# Sweat Bee - Gorgeous at 1:1



## NateS (Jun 12, 2010)

I believe it is species Augochlora pura


----------



## Sbuxo (Jun 12, 2010)

That's nothing my Converse can't take out.  jk.
I like the composition, like it's on the leaf, but the whole background isn't leaf, it's also that dark green which is really pleasing to the eye because it doesn't shock my eyes, you know? I like the lighting on the insect, the lime green color is amazing.


----------



## NateS (Jun 12, 2010)

Sbuxo said:


> That's nothing my Converse can't take out.  jk.
> I like the composition, like it's on the leaf, but the whole background isn't leaf, it's also that dark green which is really pleasing to the eye because it doesn't shock my eyes, you know?

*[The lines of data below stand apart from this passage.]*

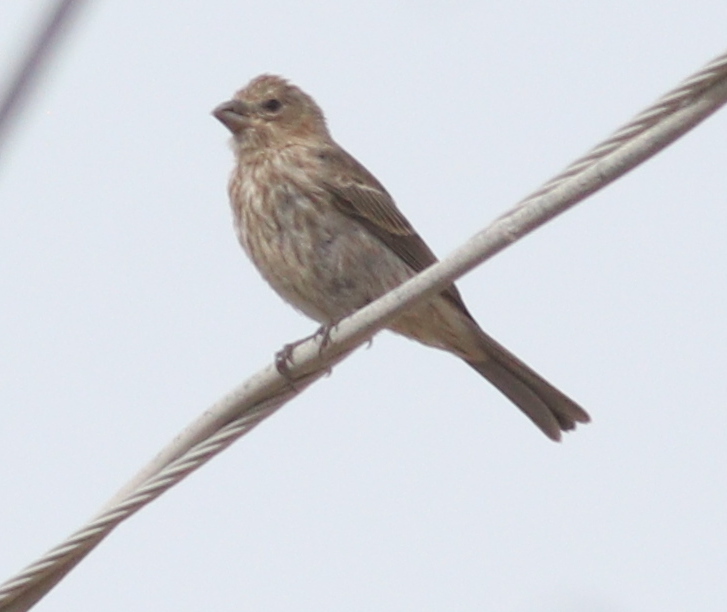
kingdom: Animalia
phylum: Chordata
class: Aves
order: Passeriformes
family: Fringillidae
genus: Haemorhous
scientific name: Haemorhous mexicanus
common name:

I like the lighting on the insect, the lime green color is amazing.



Thank you....I appreciate it.


----------



## Arkanjel Imaging (Jun 12, 2010)

Ya, his iridescence is really brilliant.  Great pic Nate.  Is the dark green background natural or replacement?


----------



## NateS (Jun 12, 2010)

Arkanjel Imaging said:


> Ya, his iridescence is really brilliant.  Great pic Nate.  Is the dark green background natural or replacement?



Thanks...everything is all natural..including the background...You get the darker green color due to the settings/flash and the fact that flash didn't hit the background causing it to be a bit darker than the rest of the scene.  This happens often with my photos, sometimes even making the background black if it's not very bright outside.  I kind of like the effect.


----------